Jesus, I can’t believe he didn’t recognise you. You must have been even uglier than I remember.’

‘I was.’ Memories had nothing to do with it; Maddy had the unfortunate photos to prove it, but she reached over and gave the hammock a shove anyway, causing Jake to spill ice-cold Fosters over his bare chest.

He flicked lager back at her with his fingers. ‘Thanks. So what happens now? I take it you won’t be delivering to his company.’

Maddy paused. She’d already told Juliet, who could betrusted to be discreet, and Juliet had reacted with typical pragmatism: ‘Look, I’m not just saying this because it means more business for us, but we are only talking sandwiches here. And you did say his staff were keen on our stuff. I mean, why should they miss out?’ She’d shrugged, then gone on in her gentle way, ‘Of course, it’s entirely your decision.

Whether you want to or not. You said he was a nice man; what did he have to say about it?’

‘That it was up to me.’

‘Well, just think it over.’

This was what Maddy had been doing ever since.

‘Daddy!’ A cross voice bellowed out and Sophie’s head appeared at her bedroom window. Put some clothes on. I can’t get married if you’re not wearing a shirt.’

Rolling sideways out of the hammock and landing with practised ease on his feet, Jake handed Maddy his half-empty can of lager.

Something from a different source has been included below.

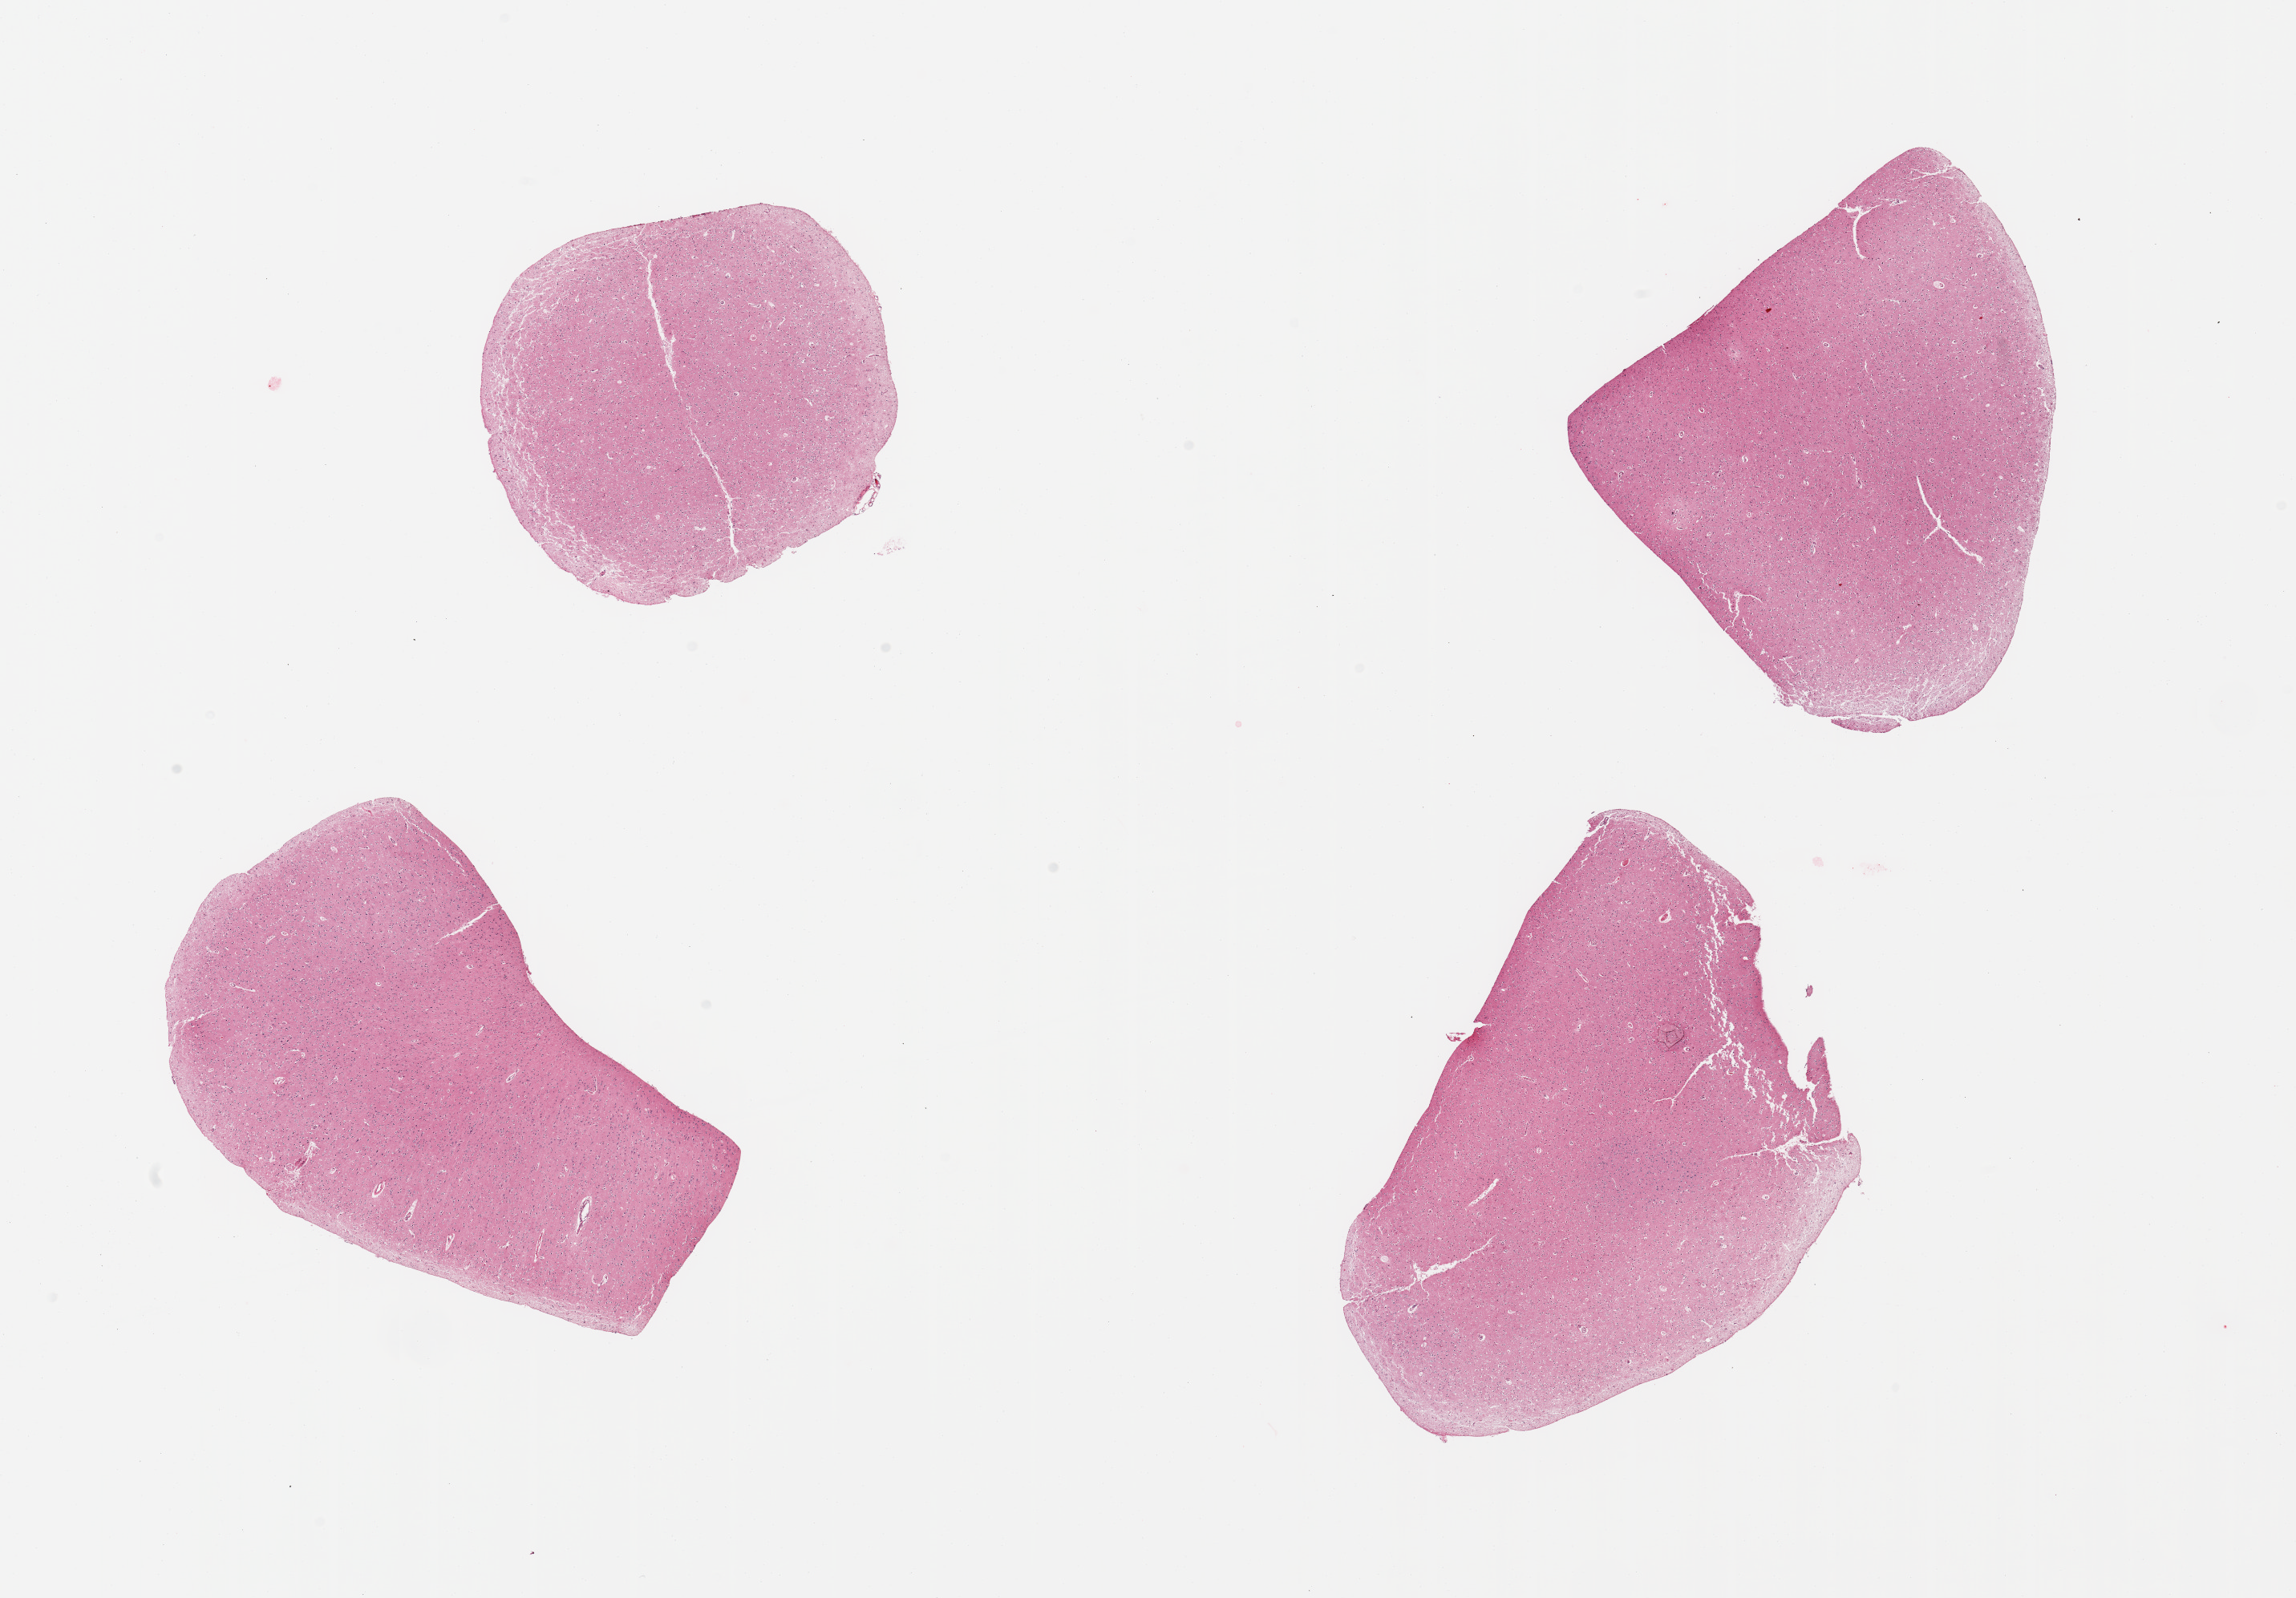
Digitized haematoxylin and eosin-stained section — a low-resolution overview of the entire scanned area, about 22.6 x 15.8 mm (from a 20x scan). PAXgene-fixed paraffin-embedded (PFPE) section. Target tissue: cerebral cortex. Donor tissue sample.
Pathologist's review note for this sample: 4 pieces, no abnormalites.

‘I still think you should tell Mum.’

Maddy pictured Marcella’s reaction. As far as family feuds went, the Harveys and the McKinnons knocked the Montagues and the Capulets into a cocked hat. She thought of Kerr and her stomach contracted.

‘Maybe. But not yet.’

Chapter 5

Marcella worked as a cleaner at the Taylor-Trents’ house, which was how Maddy knew that Kate Taylor-Trent would have arrived home by now. It seemed almost incredible to imagine that they had once been best friends, playing happily together and sharing everything, right up until the age of eleven.